Would this have happened if the driver were white, if the passengers were white? I don’t think it would have.

What basis did Dayton have to say that? None. Why assume, having no knowledge of why the officer acted as he did, that this incident has anything to do with race? For what it’s worth, police officers shoot more whites than blacks.

Dayton continued:

So I’m forced to confront, and I think all of us in Minnesota are forced to confront, this kind of racism exists and that it’s incumbent upon all of us to vow that were going to do whatever we can to see that it doesn’t happen, doesn’t continue to happen.

Racism? Really? At the time he spoke, I don’t believe Dayton even knew who the officer was, let alone whether he is a racist. Is there any reason for a governor to jump into a volatile situation like this and start spouting incendiary opinions? I can’t imagine how Dayton can think this is appropriate.

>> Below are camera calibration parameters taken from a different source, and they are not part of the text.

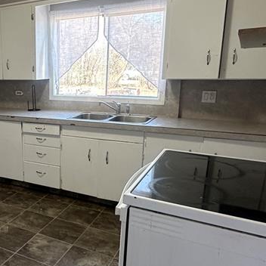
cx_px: 24
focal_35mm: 36
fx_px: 313
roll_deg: +1.1
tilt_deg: -11.7
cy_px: 138
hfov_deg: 42.1
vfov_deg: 46.0
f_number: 2.2
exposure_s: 1/120
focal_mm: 2.22
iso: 200
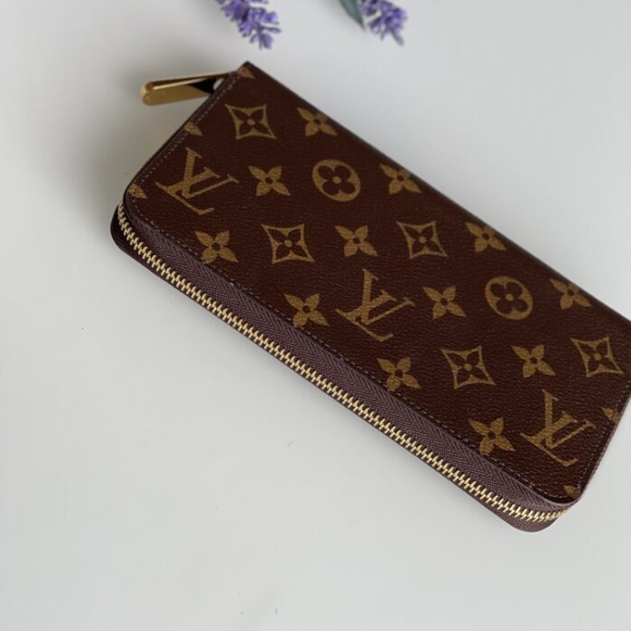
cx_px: 316
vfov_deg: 22.7
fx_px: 1567
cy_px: 263
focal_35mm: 76
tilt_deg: -46.7
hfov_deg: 22.8
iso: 100
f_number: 2.2
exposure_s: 1/121
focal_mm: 7.5
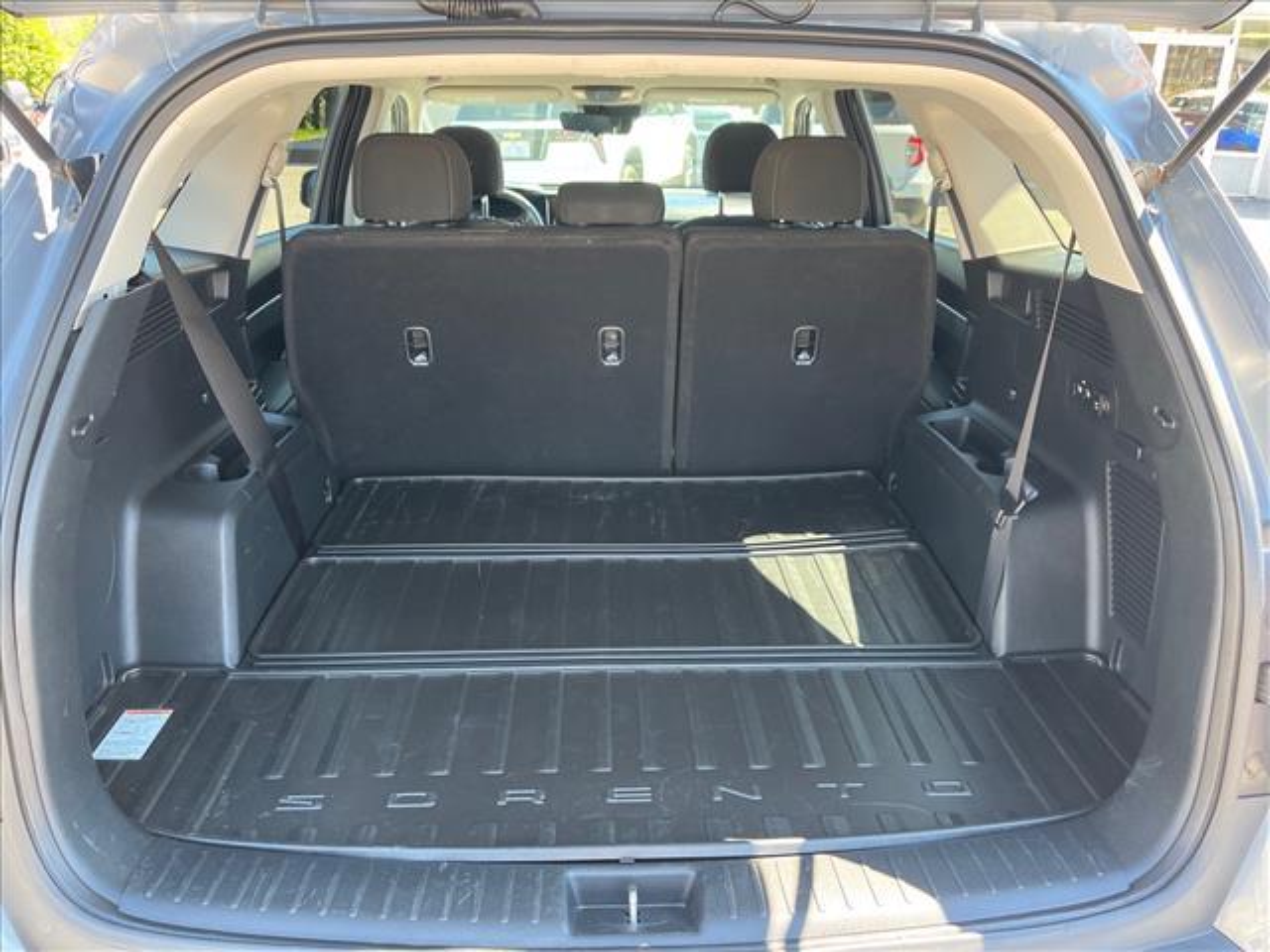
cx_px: 635
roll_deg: -2.3
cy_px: 476
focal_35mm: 26
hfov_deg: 67.3
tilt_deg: -21.6
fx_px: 954
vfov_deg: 53.1
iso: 100
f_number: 1.6
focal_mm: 5.1
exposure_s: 1/122
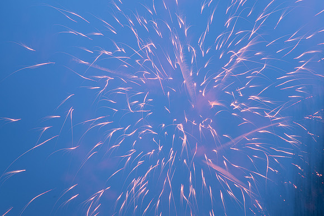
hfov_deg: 28.8
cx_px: 162
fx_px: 630
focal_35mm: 70
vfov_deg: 19.5
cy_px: 108
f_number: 11
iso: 200
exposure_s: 14
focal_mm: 70
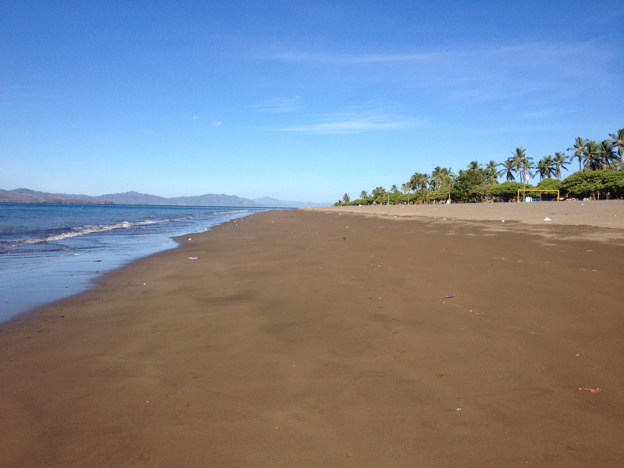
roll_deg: -1.0
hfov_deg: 52.6
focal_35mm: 35
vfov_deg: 40.7
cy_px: 234
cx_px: 312
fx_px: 631
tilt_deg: -5.6
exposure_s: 1/2304
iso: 50
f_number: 2.4
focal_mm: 4.28
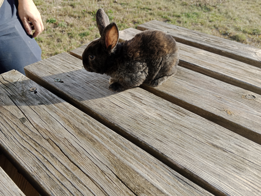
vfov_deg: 53.1
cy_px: 98
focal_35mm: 26
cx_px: 130
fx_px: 196
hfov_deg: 67.3
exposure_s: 1/175
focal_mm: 3.96
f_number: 1.8
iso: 104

Of course, only hours later we witnessed the massacre of police officers in Dallas. We don’t yet know who the perpetrators were or what motivated them, but is there any way that reckless comments like those of Governor Dayton can possibly be helpful? If Dayton isn’t deliberately trying to stir up racial discord, he is doing a pretty good imitation of such an effort.

Jumping to conclusions about Officer Yanez wasn’t Dayton’s only failure of leadership. Less than 24 hours after Castile’s death, Dayton contacted the White House to “request that the U.S. Department of Justice begin an immediate independent federal investigation into this matter.” Here, Dayton needlessly and inappropriately abdicated his own responsibility, and the state’s, to investigate and deal with the circumstances surrounding Yanez’s shooting of Castile.

Minnesota’s Bureau of Criminal Apprehension is perfectly capable of carrying out the necessary investigation and, as we have recently seen, the FBI is by no means beyond reproach as an investigative agency. Considerations of federalism dictate that a state should not immediately and needlessly cede its own responsibility for criminal justice to the federal government.

All in all, Mark Dayton is an excellent model of what a governor should not be.